DIRECTIONS FOR THIS TASK: Copy out each line of the material in which the word "давлатии" can be found.

————————

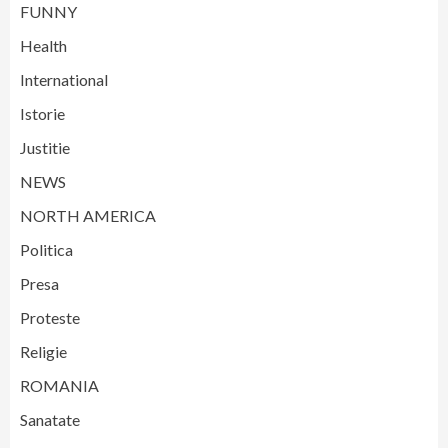
FUNNY
Health
International
Istorie
Justitie
NEWS
NORTH AMERICA
Politica
Presa
Proteste
Religie
ROMANIA
Sanatate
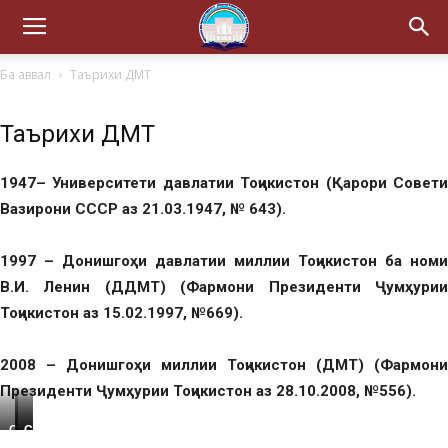
Ба аввал
Таърихи ДМТ
Таърихи ДМТ
1947– Университети давлатии Тоҷикистон (Қарори Совети
Вазирони СССР аз 21.03.1947, № 643).
1997 – Донишгоҳи давлатии миллии Тоҷикистон
ба номи
В.И. Ленин
(ДДМТ) (Фармони Президенти Ҷумҳури
Тоҷикистон аз 15.02.1997, №669).
2008 – Донишгоҳи миллии Тоҷикистон (ДМТ) (Фармони
Президенти Ҷумҳурии Тоҷикистон аз 28.10.2008, №556).
Соли
Соли
Соли
1938
1949
202
2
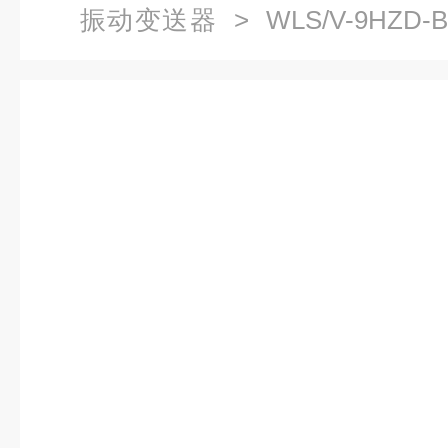
振动变送器
> WLS/V-9HZD-B
体化振动变送器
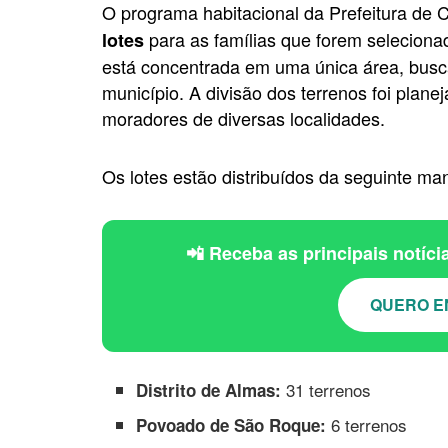
O programa habitacional da Prefeitura de Co
para as famílias que forem selecionad
lotes
está concentrada em uma única área, busc
município. A divisão dos terrenos foi plan
moradores de diversas localidades.
Os lotes estão distribuídos da seguinte man
📲 Receba as principais notíc
QUERO E
31 terrenos
Distrito de Almas:
6 terrenos
Povoado de São Roque:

————————

SOLVED EXERCISE:
1947– Университети давлатии Тоҷикистон (Қарори Совети
1997 – Донишгоҳи давлатии миллии Тоҷикистон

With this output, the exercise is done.